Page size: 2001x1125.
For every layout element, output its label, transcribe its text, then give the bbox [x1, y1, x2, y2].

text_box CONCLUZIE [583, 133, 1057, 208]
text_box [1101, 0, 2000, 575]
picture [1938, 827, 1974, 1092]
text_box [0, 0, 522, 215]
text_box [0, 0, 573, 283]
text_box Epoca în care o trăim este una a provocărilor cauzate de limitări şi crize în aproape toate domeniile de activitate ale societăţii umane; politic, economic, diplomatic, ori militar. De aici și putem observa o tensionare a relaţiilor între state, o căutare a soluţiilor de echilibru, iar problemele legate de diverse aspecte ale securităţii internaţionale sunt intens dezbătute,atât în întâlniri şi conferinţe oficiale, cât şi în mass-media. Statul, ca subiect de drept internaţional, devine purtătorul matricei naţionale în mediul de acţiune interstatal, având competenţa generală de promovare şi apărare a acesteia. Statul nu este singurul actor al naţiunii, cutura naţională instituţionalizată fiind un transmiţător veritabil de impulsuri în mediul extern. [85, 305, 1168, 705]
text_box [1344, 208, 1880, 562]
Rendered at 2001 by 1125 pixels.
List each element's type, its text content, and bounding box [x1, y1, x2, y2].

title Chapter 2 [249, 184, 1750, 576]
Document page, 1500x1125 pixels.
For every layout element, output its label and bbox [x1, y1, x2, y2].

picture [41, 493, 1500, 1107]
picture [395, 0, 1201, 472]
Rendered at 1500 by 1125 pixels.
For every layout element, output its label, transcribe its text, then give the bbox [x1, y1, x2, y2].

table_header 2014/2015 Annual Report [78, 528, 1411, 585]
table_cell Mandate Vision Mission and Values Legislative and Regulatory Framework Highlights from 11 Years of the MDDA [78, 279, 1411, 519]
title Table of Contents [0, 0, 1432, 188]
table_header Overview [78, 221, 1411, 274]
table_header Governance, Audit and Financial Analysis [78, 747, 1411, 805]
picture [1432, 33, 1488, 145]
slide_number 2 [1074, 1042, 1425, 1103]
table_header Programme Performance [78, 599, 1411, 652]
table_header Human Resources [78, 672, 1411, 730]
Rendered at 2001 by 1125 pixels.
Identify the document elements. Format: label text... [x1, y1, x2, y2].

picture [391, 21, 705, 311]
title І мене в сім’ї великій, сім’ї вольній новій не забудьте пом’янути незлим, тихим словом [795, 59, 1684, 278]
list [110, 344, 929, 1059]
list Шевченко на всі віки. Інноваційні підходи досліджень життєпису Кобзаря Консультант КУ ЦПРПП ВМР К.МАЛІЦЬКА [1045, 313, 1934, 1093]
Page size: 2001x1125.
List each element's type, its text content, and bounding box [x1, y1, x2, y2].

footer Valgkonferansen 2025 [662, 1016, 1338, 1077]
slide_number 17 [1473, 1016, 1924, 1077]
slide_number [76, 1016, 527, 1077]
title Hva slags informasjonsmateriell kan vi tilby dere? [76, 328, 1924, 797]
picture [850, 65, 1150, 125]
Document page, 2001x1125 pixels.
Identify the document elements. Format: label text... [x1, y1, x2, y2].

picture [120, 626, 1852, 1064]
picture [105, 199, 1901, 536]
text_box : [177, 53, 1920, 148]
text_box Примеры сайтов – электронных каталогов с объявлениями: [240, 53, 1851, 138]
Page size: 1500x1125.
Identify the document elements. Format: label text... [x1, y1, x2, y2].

=== INSTRUCTION ===
Work through the records line by line and tally those holding "pixels". Reply with the number alone.

=== EXPECTED ANSWER ===
5